The Vensim function for one-to-many allocation is ALLOCATE AVAILABLE.  This function is a generalization of the older ALLOCATE BY PRIORITY (which is itself an alternative implementation of the original functions MARKETP and ALLOC P).  It takes as its argument the quantity available, the amounts requested, and priority profiles of the requesters that will be used to do the allocation should the amounts requested not be satisfied with what is available.

Though there are only 3 arguments to the ALLOCATE AVAIALBLE function, the priority profiles are passed with an additional subscript as described in the previous section.  
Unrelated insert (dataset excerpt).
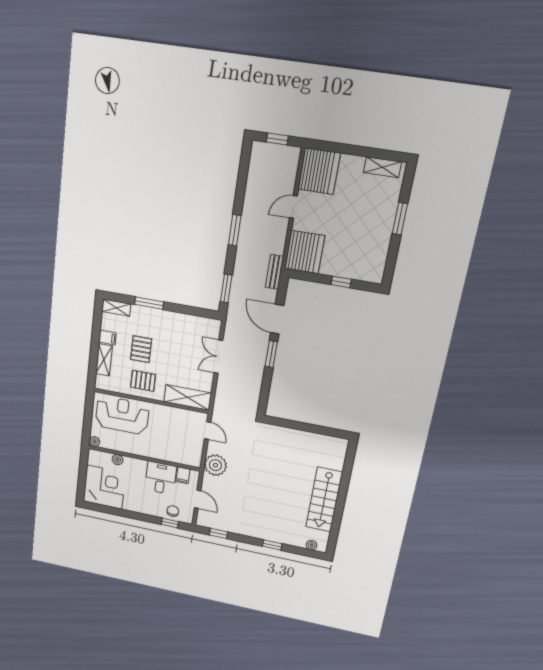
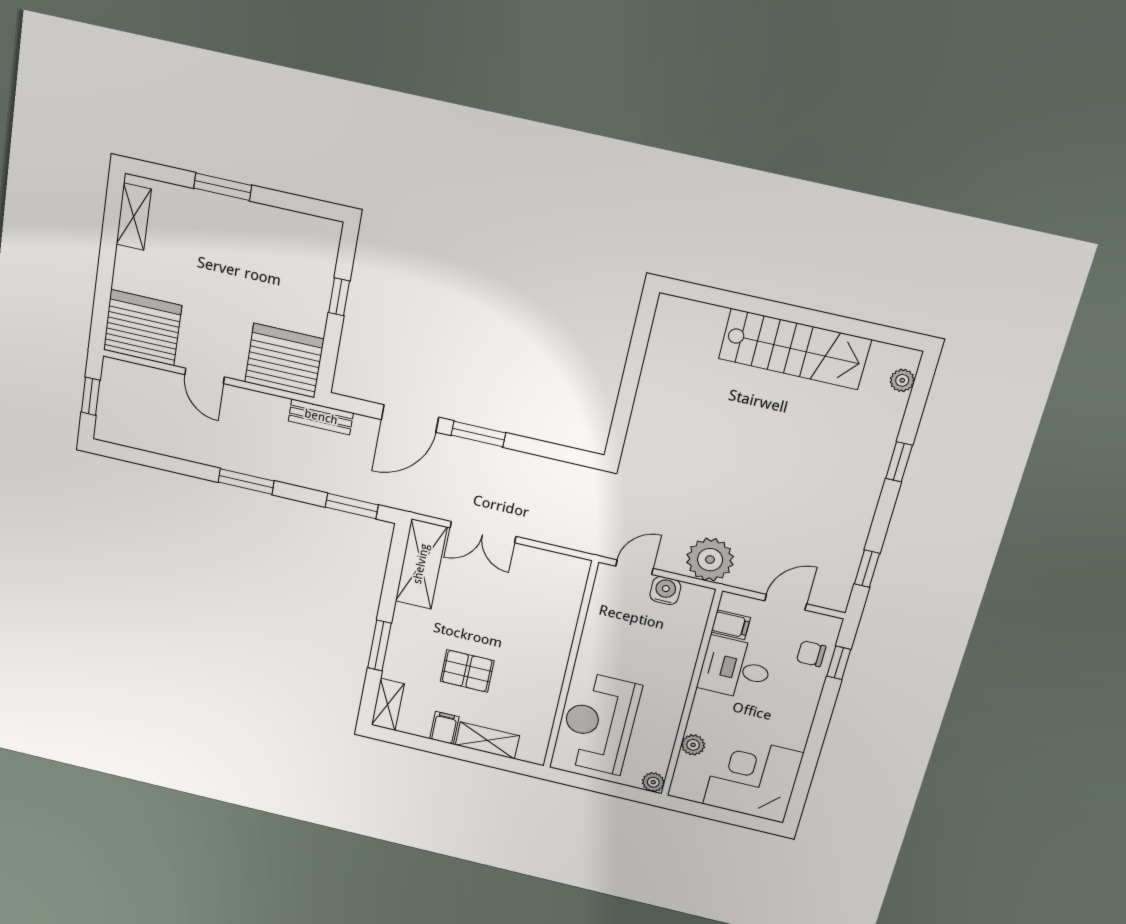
pallet: (143, 381) -> (530, 676), removed
shelving: (188, 397) -> (421, 564), moved
water cooler: (197, 445) -> (665, 591), added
To illustrate the use of ALLOCATE AVAILABLE consider the case where a store needs to allocate its available supply to different branches.  

branch : Boston,Dayton,Fresno

pprofile : ptype, ppriority, pwidth, pextra

demand[Branch] = 500,300,750 

Units: Widget/Month

priority[Boston,pprofile] = 1,5,2,0

priority[Dayton,pprofile] = 1,7,4,0

priority[Fresno,pprofile] = 1,3,4,0

Units: Dmnl

Shipments[branch] = ALLOCATE AVAILABLE(demand[branch],
       priority[branch,ptype],supply available)

Units: Widget/Month

Notice that the priority argument is passed with the first subscript element ptype and not the subscript range pprofile.  The other elements of ppriority will be referenced internally by the function, but because ppriority does not appear on the left, it can’t appear on the right.  
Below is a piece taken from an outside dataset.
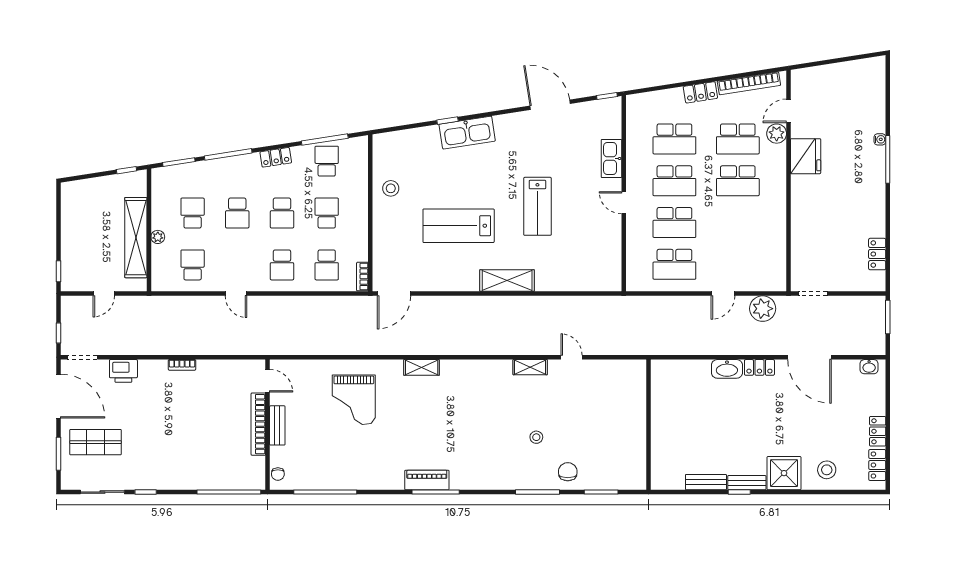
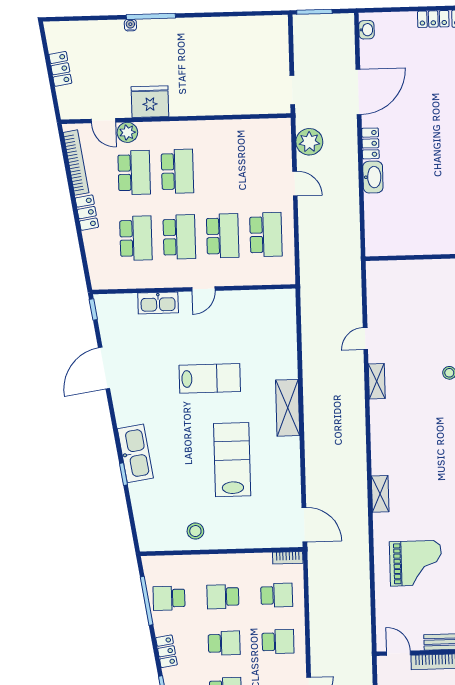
lab bench: (459, 226) -> (232, 460), turned 180
locker: (877, 254) -> (60, 69), moved, turned -99
door: (268, 381) -> (399, 653), hinge flipped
If supply available ramps from 0 to 2000 then the resulting allocations appear as:

If we change ptype to be 3, and cut the pwidth elements to ½ of their values for all of the branches, we would get:

By experimenting with the priorities, shapes and widths you should be able to get something that meets your needs.

Multiple Subscripts

You can use ALLOCATE AVAILABLE with multiple subscripts, but the additional subscripts must all come before those active in the allocation.  For example, suppose that for the above example there are 5 different items that need to be allocated.  We would modify the above equations to:

branch : Boston,Dayton,Fresno

pprofile : ptype, ppriority, pwidth, pextra

item : (i1-i4)

demand[item,Branch] = 500,300,750;
                               50,30,40;
                               10,100,10;
                               20,1,40;

Units: Widget/Month

priority[Boston,pprofile] = 1,5,2,0

priority[Dayton,pprofile] = 1,7,4,0

priority[Fresno,pprofile] = 1,3,4,0

Units: Dmnl

Shipments[item,branch] = ALLOCATE AVAILABLE(
demand[item,branch],priority[branch,ptype],
supply available[item])

Units: Widget/Month

Note that the priority values do not depend on the item.  If you wanted them to depend on item you would need equations such as

priority[i1,Boston,pprofile] = 1,5,2,0

and so on.  

In the above example the subscript order item,branch is not the natural subscript order.  Normally big things come first, then small things so branch,item would be a more common choice.  However, if you use the subscript order branch,item it won’t work.  You can use this in other model variables but not in the input to the ALLOCATE AVAILABLE function and not for the result.

ALLOCATE BY PRIORITY

The ALLOCATE BY PRIORITY function behaves the same way as the ALLOCATE AVAILABLE function except that there is no choice on shape, priority is passed as a vector on the subscript being allocated across and the width is passed as a single parameter common across all subscripts.  While this function will continue to be supported for backward compatibility, its use is not recommended.